Je plonge ma fourchette dans la nourriture et prends mon temps pour savourer cette première bouchée tout en ravalant ma culpabilité. Chad paraît rassuré.
— Qu'as-tu prévu de beau aujourd'hui ? me demande-t-il.
Je manque m'étouffer. Il faut que je prenne l'habitude de l'entendre s'adresser à moi avec tant de familiarité.
— Euh, dis-je en m'essuyant la bouche avec ma serviette, j'ai pensé... me rendre à la banque.
Je m'arrête et bois une gorgée de jus d'orange. Pourvu qu'il ne me demande pas pourquoi. Je ne dois pas mentionner ma famille. Amelia n'a pas de famille. Chad hausse les sourcils.
— Oh, répond-il en hochant la tête. Je vais pouvoir t'accompagner. Notre interview avec la journaliste de Vogue n'est qu'à seize heures. Elle voudra sans doute que je lui donne le lieu de notre voyage de noces, mais j'ai promis de le garder secr...
Ma fourchette retombe en fracas dans mon assiette.
— V... voyage de noces ?
Chad se penche en avant. Ses yeux me lancent de subtils éclairs, mais je saisis tout de même la dangerosité de la situation. Il ouvre la bouche, mais je me ressaisis et l'empêche de parler.
— C'est... c'est super ! je m'exclame, ma voix montant dans les aigus. J'ignorais que tu avais prévu un voyage.
Sa main se pose sur la mienne et ses muscles se relâchent. Il sourit.
— Je veux te faire plaisir, mon ange, répond-il. Tu le mérites.
Chad est bon acteur. Pour un peu je le croirais sur parole. Je papillonne un instant des cils quand tout à coup, il retire sa main et relâche un souffle. Puis il se lève et s'approche de la baie vitrée, l'air soudain pensif.
— Chad ? je l'appelle, si bas que je crains qu'il n'ait pas entendu.
Il s'essuie les mains sur son tablier.
— Je ne suis pas... commence-t-il, avant de replonger dans ses rêveries.
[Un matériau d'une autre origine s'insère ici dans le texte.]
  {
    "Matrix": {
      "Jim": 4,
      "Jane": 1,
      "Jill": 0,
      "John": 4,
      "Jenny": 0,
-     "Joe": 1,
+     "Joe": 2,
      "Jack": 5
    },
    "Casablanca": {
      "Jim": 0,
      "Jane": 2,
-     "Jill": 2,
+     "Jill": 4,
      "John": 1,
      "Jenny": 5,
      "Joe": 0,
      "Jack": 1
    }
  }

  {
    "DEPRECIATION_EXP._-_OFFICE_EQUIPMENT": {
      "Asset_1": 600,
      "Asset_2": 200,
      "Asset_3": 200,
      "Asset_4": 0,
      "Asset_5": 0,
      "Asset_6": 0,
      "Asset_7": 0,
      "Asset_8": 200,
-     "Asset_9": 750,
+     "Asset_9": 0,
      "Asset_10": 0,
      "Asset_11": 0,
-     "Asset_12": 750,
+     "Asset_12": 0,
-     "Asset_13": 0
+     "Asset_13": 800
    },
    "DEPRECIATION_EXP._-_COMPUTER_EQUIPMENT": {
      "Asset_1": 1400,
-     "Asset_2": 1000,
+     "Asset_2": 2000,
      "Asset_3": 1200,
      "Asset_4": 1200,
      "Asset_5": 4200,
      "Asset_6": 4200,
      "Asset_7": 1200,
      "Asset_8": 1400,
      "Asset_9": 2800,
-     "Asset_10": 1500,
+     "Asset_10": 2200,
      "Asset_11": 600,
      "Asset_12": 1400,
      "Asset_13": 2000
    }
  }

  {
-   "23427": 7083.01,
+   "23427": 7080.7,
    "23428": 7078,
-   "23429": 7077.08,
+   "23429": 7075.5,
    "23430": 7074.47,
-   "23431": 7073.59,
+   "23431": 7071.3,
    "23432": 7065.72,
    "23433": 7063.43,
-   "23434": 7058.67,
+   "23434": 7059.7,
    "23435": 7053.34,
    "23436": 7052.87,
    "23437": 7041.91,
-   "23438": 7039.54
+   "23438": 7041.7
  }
Au-dessus de sa tête, la caméra est éteinte. Une bouffée de soulagement me submerge, et il me semble qu'un poids considérable s'arrache de mes épaules. Je repousse mon assiette à moitié entamée, me lève à mon tour. Chad ne me remarque toujours pas. Un froid s'est installé entre nous soudain, comme une barrière de glace invisible. Brusque et imprévisible.
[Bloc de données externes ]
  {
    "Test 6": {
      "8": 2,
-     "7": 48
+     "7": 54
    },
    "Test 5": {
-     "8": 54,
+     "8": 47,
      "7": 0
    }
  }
— Tu as quinze minutes pour te préparer, dit-il d'une voix blanche. Je t'attends dans la voiture.
Je ne réponds pas et pars m'enfermer dans la salle de bain. Mes mains tremblent, mon pouls palpite, la nourriture menace de remonter.
Par pitié. Je veux disparaître !
Voilà donc notre nouveau quotidien en tant que mari et femme. Jouer la comédie lorsque le voyant est rouge, s'enfermer dans notre bulle quand il est noir. Cela fait à peine deux jours que nous sommes mariés, et je regrette déjà amèrement ma victoire.